The US is unmasking Russian hackers faster than ever

Anne Neuberger, Deputy National Security Advisor for Cyber and Emerging Technology, center, speaks with reporters in the James Brady Press Briefing Room at the White House, Friday, Feb. 18, 2022, in Washington. - Source: AP

The US is unmasking Russian hackers faster than ever
MIT Technology Review, February 21, 2022
Computing
by Patrick Howell O’Neill

“The White House was quick to publicly blame Russia for a cyberattack against Ukraine, the latest sign that cyber attribution is a crucial tool in the American arsenal.”

 

Just 48 hours after banks and government websites crashed in Ukraine under the weight of a concerted cyberattack on February 15 and 16, the United States pointed the finger at Russian spies.

 

Anne Neuberger, the White House’s deputy national security advisor for cyber and emerging technology, said that the US has “technical information that links the Russian Main Intelligence Directorate (GRU)” with the DDoS attack that had overloaded and brought down the Ukrainian websites.

 

“GRU infrastructure was seen transmitting high volumes of communication to Ukraine-based IP addresses and domains,” she told journalists on February 18. It’s believed that the cyberattack was meant to sow panic in Ukraine as over 150,000 Russian troops massed at the border.

 

The speed at which both US and UK officials were able to apportion blame reflects an enormous change from recent history, and it shows how attribution has become a crucial tool of cyber conflict for the United States.
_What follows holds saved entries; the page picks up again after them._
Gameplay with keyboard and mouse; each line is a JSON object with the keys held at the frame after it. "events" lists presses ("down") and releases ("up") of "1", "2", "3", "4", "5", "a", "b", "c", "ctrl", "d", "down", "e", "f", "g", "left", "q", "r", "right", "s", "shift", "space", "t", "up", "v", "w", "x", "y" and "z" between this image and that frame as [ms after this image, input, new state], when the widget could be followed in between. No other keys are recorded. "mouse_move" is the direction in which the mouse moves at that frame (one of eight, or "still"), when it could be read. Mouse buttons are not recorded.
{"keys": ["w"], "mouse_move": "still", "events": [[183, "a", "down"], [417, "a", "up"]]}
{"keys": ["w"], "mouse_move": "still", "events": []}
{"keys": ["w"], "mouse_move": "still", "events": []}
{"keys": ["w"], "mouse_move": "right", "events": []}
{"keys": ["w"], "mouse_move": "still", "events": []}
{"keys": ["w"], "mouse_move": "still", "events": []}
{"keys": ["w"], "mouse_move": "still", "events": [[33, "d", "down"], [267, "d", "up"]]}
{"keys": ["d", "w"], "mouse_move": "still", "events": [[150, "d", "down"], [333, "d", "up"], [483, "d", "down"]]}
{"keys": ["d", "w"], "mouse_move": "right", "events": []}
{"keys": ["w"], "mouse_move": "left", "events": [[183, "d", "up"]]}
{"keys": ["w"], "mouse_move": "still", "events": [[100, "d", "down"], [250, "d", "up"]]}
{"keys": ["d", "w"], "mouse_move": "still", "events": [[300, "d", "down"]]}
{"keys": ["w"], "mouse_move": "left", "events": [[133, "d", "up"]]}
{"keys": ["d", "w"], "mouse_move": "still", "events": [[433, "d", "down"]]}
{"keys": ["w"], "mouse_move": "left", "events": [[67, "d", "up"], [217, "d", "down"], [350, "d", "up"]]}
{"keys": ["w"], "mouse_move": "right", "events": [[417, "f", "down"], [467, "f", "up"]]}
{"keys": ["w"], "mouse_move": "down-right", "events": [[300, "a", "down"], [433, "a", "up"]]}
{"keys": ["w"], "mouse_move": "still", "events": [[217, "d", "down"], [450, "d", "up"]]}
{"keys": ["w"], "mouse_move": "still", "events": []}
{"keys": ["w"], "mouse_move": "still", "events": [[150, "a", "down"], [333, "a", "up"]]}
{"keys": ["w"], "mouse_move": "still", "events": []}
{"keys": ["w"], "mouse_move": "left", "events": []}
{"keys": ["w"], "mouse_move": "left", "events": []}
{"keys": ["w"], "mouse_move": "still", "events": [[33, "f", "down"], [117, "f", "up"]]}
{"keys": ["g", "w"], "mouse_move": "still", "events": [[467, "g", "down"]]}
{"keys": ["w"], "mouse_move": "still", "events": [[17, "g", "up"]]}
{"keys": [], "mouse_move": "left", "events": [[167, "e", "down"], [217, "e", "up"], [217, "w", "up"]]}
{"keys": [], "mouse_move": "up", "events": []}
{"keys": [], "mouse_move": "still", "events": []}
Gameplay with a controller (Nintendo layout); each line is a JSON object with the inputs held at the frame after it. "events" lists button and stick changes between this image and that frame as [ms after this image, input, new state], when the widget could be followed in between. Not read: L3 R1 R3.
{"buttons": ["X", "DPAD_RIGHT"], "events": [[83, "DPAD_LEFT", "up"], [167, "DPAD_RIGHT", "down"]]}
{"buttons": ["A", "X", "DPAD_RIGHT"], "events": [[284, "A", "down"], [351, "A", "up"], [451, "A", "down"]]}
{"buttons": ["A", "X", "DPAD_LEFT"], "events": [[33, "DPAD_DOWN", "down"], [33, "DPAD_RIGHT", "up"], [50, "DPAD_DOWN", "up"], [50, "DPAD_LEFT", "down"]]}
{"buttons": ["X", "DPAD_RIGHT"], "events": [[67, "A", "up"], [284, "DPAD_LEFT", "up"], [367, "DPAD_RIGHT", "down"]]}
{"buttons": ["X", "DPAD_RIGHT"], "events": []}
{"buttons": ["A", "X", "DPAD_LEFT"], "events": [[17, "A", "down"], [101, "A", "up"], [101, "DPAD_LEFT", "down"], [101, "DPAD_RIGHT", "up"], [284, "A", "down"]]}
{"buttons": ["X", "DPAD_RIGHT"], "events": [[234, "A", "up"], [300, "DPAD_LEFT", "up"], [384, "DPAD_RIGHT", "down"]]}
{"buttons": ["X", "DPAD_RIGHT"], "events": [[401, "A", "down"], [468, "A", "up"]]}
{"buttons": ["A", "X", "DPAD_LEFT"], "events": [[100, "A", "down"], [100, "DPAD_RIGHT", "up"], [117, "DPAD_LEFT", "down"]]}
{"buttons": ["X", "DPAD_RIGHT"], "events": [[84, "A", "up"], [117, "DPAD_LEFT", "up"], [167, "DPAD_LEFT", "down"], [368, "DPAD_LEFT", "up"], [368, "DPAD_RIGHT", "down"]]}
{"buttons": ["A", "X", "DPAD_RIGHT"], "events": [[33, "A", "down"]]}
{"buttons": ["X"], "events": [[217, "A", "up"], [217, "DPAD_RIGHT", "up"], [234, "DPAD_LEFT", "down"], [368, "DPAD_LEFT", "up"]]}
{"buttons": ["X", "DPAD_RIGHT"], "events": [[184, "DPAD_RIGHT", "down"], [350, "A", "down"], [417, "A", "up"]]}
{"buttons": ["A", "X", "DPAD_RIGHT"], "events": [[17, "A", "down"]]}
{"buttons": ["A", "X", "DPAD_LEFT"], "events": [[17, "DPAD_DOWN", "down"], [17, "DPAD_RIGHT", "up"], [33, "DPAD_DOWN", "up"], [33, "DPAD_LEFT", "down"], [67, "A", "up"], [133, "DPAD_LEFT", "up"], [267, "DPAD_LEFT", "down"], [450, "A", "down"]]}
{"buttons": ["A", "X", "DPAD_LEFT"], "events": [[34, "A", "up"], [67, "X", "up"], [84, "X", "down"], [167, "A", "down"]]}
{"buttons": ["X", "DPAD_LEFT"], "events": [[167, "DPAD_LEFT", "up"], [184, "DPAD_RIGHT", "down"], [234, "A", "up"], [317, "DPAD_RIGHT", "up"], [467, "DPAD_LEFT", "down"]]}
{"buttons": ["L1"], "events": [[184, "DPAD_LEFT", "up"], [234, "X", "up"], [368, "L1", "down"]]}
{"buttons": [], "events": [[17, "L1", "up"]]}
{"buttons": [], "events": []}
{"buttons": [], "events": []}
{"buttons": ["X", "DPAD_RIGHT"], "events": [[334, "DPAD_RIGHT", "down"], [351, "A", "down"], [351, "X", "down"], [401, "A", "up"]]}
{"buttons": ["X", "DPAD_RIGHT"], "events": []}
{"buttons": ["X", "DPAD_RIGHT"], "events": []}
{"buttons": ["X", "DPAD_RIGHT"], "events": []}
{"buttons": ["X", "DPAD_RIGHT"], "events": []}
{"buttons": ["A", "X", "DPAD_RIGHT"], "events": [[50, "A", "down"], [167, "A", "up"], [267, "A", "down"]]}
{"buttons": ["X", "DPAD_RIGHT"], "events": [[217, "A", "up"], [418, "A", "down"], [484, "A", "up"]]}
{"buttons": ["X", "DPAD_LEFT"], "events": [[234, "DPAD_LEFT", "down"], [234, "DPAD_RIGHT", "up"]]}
In recent years, the US has used this as a geopolitical tool more often than any other country in the world, often working with allies in the United Kingdom—especially when the target is Russia, as was the case last week.

 

“I will note that the speed with which we made that attribution is very unusual,” Neuberger said. “We’ve done so because of a need to call out the behavior quickly as part of holding nations accountable when they conduct disruptive or destabilizing cyber activity.”

 

This new policy has its roots in what happened in the wake of the 2016 US election. Gavin Wilde, formerly a senior National Security Council official focused on Russia, helped author the landmark intelligence community assessment that detailed Moscow’s hacking and disinformation campaigns aimed at influencing the election. It took an enormous effort prompted by President Obama himself, backed up by Director of National Intelligence James Clapper, just to kick-start the process of getting all the relevant US intelligence agencies in the same room to share information across a wide range of classification levels.

 

But the attribution of Russia’s campaign wasn’t made public until 2017, months after the US election itself.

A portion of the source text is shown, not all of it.